[Start of section]

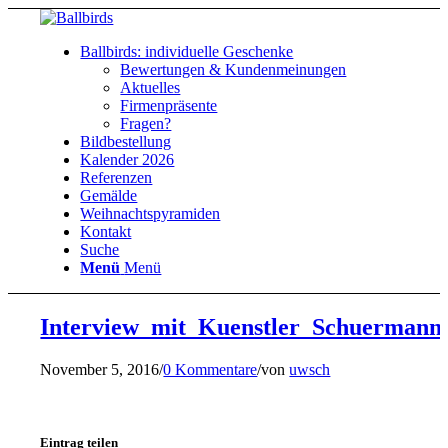
Ballbirds: individuelle Geschenke
Bewertungen & Kundenmeinungen
Aktuelles
Firmenpräsente
Fragen?
Bildbestellung
Kalender 2026
Referenzen
Gemälde
Weihnachtspyramiden
Kontakt
Suche
Menü
Menü
Interview_mit_Kuenstler_Schuermann
November 5, 2016
/
0 Kommentare
/
von
uwsch
Eintrag teilen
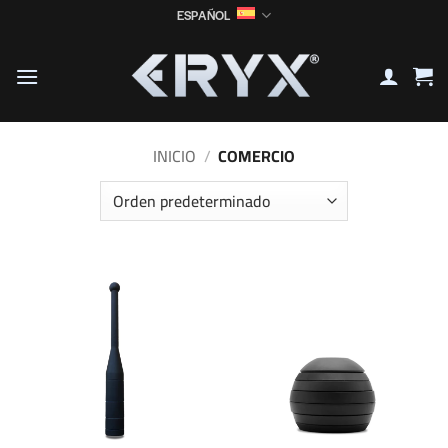
Saltar
ESPAÑOL
al
contenido
INICIO
/
COMERCIO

[End of section]

Work request.
Copy out the text from every one of the records above, line for line and without changes, leaving the pictures out.

Response for this exercise.
Ballbirds: individuelle Geschenke
Bewertungen & Kundenmeinungen
Aktuelles
Firmenpräsente
Fragen?
Bildbestellung
Kalender 2026
Referenzen
Gemälde
Weihnachtspyramiden
Kontakt
Suche
Menü
Menü
Interview_mit_Kuenstler_Schuermann
November 5, 2016
/
0 Kommentare
/
von
uwsch
Eintrag teilen
Saltar
ESPAÑOL
al
contenido
INICIO
/
COMERCIO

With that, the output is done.